Exercise: All lines of the material that contain "KiCad" must be copied out.

Data extract:

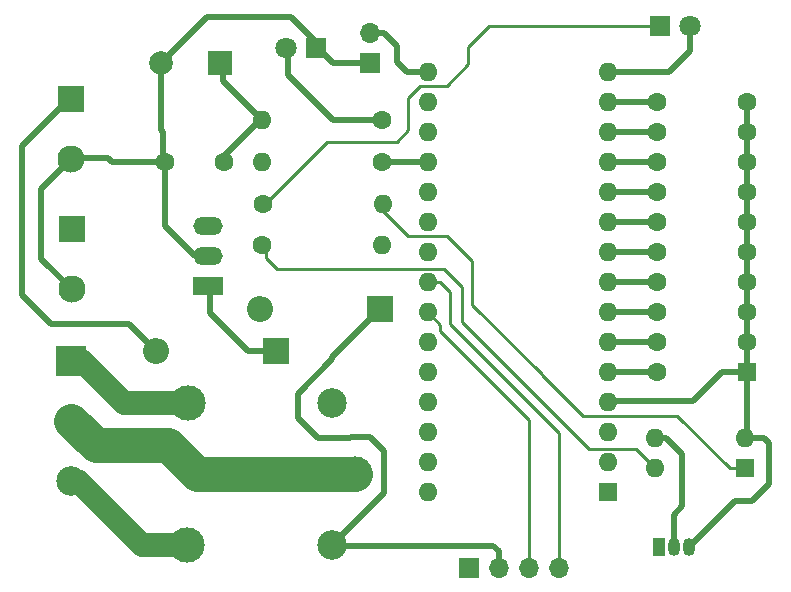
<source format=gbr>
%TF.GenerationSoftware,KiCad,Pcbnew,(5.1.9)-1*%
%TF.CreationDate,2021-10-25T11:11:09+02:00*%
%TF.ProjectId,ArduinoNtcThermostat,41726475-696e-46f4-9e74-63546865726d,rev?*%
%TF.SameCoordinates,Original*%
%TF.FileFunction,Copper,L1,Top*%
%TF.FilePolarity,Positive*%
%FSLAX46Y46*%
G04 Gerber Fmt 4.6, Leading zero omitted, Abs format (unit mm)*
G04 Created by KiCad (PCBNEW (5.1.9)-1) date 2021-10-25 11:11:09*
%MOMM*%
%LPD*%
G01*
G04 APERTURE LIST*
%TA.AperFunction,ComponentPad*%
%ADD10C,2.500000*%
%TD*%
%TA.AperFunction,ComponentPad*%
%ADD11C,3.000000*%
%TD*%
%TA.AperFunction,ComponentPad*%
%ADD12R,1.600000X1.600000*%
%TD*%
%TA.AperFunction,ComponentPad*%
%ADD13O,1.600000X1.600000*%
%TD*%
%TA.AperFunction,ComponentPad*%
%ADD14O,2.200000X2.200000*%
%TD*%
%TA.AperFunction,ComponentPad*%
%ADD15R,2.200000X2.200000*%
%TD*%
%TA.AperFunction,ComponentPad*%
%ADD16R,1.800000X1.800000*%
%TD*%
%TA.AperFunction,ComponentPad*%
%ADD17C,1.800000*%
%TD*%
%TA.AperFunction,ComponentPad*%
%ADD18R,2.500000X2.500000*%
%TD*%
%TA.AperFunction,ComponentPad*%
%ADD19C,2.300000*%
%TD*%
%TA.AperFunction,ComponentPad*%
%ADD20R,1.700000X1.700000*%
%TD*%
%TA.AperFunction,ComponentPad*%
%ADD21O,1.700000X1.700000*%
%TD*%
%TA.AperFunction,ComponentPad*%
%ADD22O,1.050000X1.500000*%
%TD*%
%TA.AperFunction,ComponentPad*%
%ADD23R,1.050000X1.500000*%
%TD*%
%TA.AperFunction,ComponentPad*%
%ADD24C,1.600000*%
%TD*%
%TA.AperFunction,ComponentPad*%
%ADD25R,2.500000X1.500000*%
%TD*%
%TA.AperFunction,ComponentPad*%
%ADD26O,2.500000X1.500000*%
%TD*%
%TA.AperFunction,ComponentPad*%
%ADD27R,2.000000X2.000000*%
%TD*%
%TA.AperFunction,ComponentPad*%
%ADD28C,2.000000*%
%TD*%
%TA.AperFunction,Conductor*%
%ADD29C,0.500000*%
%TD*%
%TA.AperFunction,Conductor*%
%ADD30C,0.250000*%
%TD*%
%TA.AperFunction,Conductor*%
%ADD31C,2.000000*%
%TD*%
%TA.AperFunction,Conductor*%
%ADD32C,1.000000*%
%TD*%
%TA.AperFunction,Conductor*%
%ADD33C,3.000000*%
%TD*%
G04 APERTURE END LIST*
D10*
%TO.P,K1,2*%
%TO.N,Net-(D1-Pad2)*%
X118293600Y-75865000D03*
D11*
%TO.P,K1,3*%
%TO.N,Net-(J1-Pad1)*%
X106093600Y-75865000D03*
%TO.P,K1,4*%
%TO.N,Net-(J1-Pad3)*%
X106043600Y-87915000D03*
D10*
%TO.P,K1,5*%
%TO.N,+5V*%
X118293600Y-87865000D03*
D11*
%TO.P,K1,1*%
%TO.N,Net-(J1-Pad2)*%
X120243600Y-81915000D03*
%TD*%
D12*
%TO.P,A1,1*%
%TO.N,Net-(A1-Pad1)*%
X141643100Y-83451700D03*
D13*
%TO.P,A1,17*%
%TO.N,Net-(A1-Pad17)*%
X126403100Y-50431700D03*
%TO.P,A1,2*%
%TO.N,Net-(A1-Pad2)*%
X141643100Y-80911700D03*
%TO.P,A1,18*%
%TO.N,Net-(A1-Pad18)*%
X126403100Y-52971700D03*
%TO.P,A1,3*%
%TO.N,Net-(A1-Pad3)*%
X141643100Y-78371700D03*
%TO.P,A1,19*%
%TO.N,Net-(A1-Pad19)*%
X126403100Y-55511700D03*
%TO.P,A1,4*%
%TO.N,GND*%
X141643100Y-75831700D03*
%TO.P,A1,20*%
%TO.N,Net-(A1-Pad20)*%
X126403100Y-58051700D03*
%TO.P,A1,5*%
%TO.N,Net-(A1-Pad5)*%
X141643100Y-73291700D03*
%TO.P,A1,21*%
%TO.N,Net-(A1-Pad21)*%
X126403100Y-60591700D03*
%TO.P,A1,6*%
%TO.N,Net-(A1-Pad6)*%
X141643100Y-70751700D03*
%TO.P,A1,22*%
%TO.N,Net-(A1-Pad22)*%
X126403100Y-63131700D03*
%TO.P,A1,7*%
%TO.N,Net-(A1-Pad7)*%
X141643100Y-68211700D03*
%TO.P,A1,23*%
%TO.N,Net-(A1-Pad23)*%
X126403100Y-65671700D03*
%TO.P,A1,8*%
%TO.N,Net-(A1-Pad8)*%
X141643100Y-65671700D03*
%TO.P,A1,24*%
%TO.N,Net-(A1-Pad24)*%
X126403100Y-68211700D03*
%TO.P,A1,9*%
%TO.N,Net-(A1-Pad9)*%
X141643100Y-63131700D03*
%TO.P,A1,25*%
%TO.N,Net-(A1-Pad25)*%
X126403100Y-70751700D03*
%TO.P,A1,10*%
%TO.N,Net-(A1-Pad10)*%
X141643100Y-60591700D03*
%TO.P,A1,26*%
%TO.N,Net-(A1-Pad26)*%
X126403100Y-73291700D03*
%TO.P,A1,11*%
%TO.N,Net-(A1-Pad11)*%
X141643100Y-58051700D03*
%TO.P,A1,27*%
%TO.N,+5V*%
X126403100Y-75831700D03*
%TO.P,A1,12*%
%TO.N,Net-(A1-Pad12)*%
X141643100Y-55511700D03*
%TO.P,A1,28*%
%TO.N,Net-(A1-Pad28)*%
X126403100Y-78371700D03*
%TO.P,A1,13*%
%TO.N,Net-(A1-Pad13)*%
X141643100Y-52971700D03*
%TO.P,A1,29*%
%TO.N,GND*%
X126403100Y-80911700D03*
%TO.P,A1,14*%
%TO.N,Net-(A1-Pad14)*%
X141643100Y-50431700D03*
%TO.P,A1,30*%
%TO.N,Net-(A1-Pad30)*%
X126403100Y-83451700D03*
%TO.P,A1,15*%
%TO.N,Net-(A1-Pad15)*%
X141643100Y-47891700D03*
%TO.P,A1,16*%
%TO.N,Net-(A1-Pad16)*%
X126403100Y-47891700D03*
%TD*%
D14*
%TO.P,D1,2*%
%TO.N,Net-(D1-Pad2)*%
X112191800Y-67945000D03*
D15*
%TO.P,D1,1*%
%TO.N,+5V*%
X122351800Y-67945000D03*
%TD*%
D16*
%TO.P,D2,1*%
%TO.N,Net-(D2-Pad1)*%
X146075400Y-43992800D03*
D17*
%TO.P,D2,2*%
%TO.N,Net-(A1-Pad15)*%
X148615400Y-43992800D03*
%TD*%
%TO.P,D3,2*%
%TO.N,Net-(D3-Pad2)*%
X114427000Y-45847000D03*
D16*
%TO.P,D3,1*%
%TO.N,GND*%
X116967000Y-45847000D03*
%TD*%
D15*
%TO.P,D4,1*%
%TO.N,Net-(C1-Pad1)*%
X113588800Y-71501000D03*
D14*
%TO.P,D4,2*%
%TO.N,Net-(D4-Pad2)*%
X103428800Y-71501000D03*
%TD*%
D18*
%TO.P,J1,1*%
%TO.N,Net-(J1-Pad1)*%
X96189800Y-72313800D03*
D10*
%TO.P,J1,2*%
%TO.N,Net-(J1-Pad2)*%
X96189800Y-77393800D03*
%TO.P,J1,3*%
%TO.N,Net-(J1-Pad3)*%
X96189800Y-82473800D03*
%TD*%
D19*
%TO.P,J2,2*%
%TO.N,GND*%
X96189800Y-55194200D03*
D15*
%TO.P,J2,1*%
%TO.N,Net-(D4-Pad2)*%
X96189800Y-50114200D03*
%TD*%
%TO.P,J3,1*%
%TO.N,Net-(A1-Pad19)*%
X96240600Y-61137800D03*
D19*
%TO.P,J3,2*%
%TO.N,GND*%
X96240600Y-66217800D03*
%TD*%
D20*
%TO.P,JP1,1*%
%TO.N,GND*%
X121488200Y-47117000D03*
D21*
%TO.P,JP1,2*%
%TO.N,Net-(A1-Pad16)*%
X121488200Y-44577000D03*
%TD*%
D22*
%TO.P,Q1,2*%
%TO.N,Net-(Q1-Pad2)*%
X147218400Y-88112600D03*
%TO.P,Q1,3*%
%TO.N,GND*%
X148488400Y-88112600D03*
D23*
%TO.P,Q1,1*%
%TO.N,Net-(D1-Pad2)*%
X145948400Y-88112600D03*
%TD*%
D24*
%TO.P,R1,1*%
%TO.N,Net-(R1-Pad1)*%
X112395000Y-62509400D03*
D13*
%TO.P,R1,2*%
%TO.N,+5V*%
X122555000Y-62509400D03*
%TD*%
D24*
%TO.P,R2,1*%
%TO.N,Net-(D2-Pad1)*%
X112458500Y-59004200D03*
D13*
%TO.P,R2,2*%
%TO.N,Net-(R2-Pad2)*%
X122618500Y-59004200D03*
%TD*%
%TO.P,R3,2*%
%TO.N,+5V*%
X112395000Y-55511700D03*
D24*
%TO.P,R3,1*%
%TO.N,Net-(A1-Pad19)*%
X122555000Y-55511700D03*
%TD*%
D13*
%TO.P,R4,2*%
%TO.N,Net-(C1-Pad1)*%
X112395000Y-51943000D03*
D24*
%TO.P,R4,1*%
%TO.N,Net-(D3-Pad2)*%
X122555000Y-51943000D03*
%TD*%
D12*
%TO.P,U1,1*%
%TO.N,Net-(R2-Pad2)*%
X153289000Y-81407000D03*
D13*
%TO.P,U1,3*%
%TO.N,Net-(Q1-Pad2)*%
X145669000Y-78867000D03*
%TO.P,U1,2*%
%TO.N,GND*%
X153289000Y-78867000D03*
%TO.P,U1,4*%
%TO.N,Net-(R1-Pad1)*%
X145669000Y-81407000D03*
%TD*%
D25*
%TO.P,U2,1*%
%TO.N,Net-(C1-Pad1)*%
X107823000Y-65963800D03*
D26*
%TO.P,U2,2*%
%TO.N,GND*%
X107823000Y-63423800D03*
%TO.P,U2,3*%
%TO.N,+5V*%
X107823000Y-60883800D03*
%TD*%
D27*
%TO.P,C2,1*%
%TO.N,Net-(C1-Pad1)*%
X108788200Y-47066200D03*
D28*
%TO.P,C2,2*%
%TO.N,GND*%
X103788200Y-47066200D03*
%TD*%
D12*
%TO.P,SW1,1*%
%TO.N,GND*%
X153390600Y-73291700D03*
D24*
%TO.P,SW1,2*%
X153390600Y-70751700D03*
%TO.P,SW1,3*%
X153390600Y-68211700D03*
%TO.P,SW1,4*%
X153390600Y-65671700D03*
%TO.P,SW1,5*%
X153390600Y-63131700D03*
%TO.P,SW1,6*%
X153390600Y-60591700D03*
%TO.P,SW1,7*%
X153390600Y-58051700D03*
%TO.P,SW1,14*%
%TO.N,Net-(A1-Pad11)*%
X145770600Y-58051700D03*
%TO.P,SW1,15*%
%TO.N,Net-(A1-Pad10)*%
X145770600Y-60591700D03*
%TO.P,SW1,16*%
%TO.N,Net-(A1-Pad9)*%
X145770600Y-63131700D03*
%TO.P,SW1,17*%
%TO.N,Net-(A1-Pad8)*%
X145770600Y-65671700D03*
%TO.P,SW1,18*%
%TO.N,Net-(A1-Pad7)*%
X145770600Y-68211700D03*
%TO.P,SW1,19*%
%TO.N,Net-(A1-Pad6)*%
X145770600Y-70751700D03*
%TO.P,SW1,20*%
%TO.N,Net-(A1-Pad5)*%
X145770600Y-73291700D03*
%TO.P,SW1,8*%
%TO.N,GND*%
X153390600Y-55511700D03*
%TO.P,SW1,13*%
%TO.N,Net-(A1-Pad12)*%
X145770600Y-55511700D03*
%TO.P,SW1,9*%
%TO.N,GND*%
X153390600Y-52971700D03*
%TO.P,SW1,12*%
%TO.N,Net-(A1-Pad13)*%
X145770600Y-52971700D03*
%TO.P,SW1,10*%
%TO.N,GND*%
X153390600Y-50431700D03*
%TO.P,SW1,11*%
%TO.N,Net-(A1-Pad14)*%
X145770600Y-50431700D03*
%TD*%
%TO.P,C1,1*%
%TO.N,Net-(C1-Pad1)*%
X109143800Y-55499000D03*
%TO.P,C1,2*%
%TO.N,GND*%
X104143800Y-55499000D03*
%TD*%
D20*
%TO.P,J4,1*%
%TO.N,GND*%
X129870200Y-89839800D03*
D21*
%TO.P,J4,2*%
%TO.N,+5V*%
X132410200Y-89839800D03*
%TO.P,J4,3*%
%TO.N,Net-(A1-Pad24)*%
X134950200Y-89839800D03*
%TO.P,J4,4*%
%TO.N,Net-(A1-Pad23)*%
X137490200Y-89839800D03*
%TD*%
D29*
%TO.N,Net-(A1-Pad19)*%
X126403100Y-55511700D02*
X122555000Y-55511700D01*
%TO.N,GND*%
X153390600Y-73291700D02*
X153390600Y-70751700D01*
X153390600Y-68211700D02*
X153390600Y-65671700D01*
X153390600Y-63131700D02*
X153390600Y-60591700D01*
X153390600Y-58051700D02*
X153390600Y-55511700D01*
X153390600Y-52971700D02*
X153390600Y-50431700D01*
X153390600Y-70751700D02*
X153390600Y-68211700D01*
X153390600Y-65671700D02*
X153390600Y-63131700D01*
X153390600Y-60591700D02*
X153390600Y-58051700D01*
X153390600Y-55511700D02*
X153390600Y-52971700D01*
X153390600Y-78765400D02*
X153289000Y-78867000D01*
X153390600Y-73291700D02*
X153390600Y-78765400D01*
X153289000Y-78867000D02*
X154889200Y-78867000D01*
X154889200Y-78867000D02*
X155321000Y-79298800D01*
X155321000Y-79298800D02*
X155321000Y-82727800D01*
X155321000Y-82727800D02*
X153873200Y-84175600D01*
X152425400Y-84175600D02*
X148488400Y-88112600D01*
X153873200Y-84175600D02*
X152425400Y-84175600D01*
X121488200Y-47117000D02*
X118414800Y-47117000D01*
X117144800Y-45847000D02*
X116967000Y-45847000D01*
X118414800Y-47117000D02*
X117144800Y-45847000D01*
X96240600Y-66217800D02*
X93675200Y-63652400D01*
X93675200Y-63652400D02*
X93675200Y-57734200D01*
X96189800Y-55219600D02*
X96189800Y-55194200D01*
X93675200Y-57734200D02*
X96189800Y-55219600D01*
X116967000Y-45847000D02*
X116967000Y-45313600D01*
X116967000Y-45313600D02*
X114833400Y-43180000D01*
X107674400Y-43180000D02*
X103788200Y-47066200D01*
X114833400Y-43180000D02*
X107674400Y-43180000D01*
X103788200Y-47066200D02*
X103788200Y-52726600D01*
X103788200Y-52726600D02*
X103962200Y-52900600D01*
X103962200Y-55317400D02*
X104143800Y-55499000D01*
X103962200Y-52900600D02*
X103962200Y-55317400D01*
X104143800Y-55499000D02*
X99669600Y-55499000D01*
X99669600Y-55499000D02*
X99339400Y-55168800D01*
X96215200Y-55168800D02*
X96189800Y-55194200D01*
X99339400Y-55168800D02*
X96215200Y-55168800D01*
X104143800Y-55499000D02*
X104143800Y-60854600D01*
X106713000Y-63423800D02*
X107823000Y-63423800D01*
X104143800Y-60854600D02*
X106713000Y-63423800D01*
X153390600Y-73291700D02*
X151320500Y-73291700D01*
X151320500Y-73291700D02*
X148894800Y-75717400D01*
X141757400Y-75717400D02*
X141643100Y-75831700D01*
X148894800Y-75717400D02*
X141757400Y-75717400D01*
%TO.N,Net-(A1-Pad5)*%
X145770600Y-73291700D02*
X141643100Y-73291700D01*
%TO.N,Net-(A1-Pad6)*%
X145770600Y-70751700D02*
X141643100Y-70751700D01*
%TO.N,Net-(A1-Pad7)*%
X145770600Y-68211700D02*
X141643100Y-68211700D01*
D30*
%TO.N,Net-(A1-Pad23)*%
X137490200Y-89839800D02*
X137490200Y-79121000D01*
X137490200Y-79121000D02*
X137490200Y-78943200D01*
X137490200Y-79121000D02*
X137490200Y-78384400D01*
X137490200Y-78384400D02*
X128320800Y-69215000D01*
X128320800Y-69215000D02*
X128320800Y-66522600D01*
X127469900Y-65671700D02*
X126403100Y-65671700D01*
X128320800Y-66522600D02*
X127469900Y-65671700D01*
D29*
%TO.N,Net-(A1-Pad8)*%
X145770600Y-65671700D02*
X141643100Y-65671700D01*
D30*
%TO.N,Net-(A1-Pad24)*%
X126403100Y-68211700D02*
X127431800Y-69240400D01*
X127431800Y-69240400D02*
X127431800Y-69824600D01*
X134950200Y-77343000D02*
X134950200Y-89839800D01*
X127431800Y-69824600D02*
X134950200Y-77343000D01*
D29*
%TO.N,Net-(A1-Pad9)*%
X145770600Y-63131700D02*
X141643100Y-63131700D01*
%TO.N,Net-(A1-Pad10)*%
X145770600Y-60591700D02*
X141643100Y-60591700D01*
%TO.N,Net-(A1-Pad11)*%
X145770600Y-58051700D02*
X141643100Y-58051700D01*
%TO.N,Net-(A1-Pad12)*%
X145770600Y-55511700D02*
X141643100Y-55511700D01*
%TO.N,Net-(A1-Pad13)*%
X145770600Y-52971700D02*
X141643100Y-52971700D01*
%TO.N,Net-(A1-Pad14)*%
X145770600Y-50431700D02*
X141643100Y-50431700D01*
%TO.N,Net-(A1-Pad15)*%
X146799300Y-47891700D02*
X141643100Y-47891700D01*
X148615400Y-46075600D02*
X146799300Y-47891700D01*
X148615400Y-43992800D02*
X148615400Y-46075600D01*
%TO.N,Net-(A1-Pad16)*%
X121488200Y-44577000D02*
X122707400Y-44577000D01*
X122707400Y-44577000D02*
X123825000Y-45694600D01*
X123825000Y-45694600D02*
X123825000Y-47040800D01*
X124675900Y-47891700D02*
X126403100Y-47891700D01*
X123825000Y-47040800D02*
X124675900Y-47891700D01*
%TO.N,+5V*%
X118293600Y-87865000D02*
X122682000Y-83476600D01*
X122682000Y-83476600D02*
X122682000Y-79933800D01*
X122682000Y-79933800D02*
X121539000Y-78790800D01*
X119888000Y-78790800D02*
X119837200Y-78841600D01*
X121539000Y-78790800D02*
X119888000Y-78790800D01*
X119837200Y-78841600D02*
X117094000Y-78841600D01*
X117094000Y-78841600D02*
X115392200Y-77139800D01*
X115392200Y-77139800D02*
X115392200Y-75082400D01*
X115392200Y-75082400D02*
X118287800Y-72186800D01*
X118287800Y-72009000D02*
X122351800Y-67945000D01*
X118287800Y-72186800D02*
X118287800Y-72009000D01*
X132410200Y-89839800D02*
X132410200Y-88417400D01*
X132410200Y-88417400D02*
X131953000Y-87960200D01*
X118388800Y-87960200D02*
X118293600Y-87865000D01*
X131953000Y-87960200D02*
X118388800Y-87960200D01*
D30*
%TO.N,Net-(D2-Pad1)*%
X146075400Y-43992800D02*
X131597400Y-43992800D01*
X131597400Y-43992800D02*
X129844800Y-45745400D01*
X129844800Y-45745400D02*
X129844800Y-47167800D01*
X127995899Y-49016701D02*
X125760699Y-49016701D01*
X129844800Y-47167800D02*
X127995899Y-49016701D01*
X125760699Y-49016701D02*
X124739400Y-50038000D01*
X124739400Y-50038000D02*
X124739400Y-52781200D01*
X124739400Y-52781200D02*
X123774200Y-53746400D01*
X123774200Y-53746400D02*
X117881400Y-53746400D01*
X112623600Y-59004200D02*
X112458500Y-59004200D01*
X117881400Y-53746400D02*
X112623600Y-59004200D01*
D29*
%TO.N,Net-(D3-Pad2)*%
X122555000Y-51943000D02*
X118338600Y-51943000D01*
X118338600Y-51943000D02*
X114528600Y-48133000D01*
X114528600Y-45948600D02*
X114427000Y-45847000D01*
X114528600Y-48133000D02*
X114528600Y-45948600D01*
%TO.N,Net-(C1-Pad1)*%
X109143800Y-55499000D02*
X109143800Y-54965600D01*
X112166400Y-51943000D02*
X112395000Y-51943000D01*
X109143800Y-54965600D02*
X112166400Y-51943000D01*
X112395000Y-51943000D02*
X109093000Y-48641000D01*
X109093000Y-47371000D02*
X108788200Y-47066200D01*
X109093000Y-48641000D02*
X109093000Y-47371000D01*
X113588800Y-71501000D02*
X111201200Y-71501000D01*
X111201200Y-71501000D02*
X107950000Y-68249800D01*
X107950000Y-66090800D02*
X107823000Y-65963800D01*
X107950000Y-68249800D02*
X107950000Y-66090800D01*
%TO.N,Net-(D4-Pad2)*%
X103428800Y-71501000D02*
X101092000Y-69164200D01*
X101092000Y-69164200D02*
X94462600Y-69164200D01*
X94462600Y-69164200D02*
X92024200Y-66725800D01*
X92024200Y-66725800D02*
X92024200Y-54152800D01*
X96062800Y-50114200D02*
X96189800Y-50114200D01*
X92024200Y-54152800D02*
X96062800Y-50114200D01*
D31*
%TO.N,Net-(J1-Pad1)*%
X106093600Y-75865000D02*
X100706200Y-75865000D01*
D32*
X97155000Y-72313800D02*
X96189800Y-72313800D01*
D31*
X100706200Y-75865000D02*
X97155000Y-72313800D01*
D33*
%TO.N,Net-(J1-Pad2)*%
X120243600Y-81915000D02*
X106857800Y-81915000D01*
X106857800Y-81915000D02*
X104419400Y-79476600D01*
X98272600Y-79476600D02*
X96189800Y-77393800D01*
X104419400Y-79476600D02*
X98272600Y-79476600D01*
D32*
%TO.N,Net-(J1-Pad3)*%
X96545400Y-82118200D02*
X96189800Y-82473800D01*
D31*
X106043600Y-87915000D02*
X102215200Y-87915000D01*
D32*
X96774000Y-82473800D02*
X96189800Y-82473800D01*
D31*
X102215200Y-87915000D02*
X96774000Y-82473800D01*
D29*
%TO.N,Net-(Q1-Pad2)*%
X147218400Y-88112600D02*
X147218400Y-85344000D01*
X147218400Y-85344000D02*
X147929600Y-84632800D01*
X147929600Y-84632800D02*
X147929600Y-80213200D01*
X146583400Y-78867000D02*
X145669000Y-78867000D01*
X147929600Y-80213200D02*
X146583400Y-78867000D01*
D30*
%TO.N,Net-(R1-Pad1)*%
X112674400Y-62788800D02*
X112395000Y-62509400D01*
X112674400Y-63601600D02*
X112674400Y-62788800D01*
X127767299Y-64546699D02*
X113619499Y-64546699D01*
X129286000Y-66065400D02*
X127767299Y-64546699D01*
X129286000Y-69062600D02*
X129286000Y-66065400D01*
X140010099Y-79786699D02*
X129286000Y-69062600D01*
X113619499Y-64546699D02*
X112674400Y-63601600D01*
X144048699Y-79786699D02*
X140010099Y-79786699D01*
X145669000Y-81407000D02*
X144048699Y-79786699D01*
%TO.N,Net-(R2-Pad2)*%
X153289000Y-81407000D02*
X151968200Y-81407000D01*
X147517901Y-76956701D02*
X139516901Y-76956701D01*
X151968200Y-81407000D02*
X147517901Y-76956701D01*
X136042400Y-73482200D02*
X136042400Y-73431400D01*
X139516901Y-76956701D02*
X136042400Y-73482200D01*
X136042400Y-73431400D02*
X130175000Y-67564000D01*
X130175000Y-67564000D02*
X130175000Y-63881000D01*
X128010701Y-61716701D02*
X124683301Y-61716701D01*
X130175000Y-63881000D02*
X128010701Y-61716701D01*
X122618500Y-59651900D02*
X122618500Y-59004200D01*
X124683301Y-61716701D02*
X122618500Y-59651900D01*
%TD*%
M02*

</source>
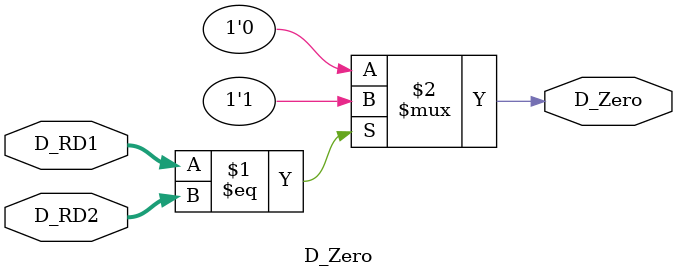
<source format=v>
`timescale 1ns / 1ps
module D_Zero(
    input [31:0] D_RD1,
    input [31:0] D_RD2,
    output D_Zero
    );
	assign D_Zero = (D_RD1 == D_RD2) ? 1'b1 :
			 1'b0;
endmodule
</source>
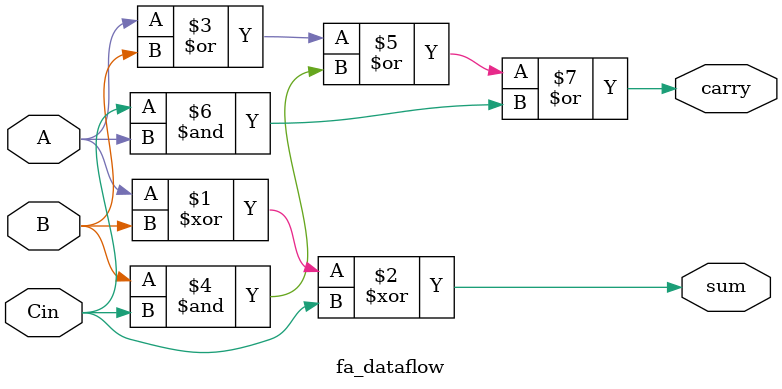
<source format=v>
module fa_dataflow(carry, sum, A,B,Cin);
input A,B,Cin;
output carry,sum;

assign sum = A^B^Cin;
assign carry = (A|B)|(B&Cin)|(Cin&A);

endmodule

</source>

Result:
%TF.GenerationSoftware,KiCad,Pcbnew,(5.1.9)-1*%
G04 Created by KiCad (PCBNEW (5.1.9)-1) date 2021-10-25 11:11:09*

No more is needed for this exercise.